The First Chapter: Dreams


The members of TXT pose in a concept photo highlighting their youthful image. Photo from BigHit Entertainment.

Chabeli Yumang, Staff Writer

Ever since the days to the boy group’s debut on Mar. 4, millions of fans— especially ARMY— have awaited what TXT, Tomorrow X Together, would bring to BigHit Entertainment and the K-Pop world as a whole. Like some other ARMYs, I was slightly worried about how BigHit would handle TXT’s debut. BTS propelled the then-small BigHit Entertainment to international fame with their unique concepts about passionate youth. When I saw the teasers for TXT, I could clearly see that the boy group’s concept was cheerful youth, something I saw over and over with various rookie boy groups. At that point, I was nervous that TXT would only live up to being in BTS’s shadow.

“I think it’s an honor to be the little brothers of BTS,” Choi Soobin, the leader of TXT, said in a press conference after the group’s debut showcase. “[But] I don’t think we’re deserving to be the younger brother of BTS…we’ll work harder.”

Although both groups sing songs about youth, TXT’s debut concept was the opposite of BTS’s debut concept — something that I found intriguing. Compared to their senior group’s harsh raps on the injustices in Korean society, TXT had warm vocals on puppy love and helping others.

“When you are young in adolescence, you feel like you can’t do things but when you meet other people you can,” Choi said. “[This album] is a story about meeting new people.”

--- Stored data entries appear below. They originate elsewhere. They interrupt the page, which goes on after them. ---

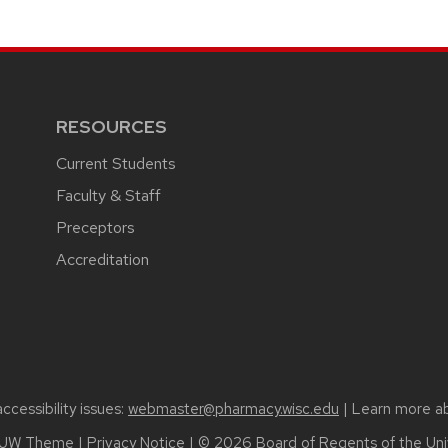
RESOURCES
Current Students
Faculty & Staff
Preceptors
Accreditation
cessibility issues:
webmaster@pharmacy.wisc.edu
| Learn more a
UW Theme
|
Privacy Notice
| © 2026 Board of Regents of the
Uni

TXT’s debut EP, The Dream Chapter: Star, lives up to TXT’s cheerful, refreshing debut in every sense. The instrumentals, while trendy with minor trap influences, also have some interesting gimmicks, such as the Morse Code in “Crown” and the vocal samples in “Blue Orangeade.” Although I did not particularly like “Cat and Dog” because of its mumble rap influences, I appreciated how the producers tried to make mumble rap, normally associated with sad, dark songs, into something peppy and upbeat. All of the songs have a refreshing, energetic feeling, fitting with their concept.

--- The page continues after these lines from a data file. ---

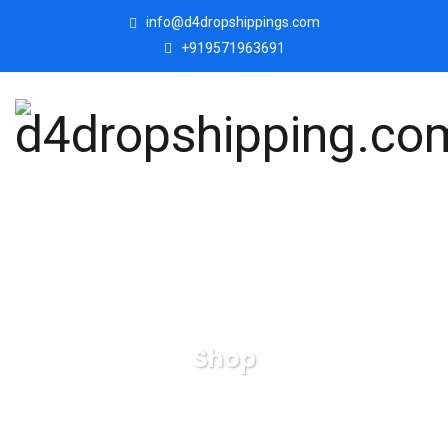
info@d4dropshippings.com
+919571963691
Shop
d4dropshipping.com
Products
Valentine Romantic
Love Couple Statue Showpiece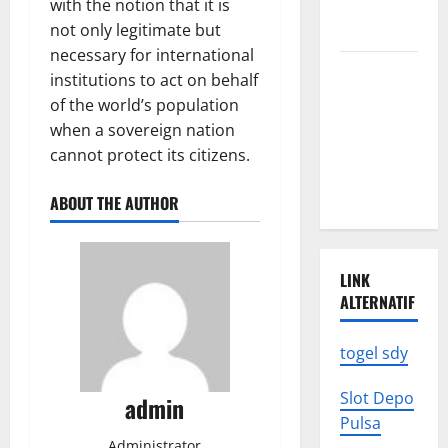
with the notion that it is
We Need to
not only legitimate but
Know
necessary for international
Climate
institutions to act on behalf
Change
of the world’s population
Triggers
when a sovereign nation
Global
cannot protect its citizens.
Natural
Disasters
ABOUT THE AUTHOR
LINK
ALTERNATIF
togel sdy
Slot Depo
admin
Pulsa
Administrator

Outside of the instrumentals, I was happy that BigHit’s songwriters have continued to shine in the lyrics for TXT’s album. “Crown” beautifully narrated a tale of an outcast finding self-acceptance through a devil-angel metaphor. Lyrically, it was the strongest in the album and showcased their concept best: cheerful, healing youth.

For a debut, it was typical for a K-Pop group. Though there was nothing in particular that piqued my interest, it will be a good stepping stone for their success in the future. I believe that TXT will soon find their sound and stand out shining as another pop group from BigHit.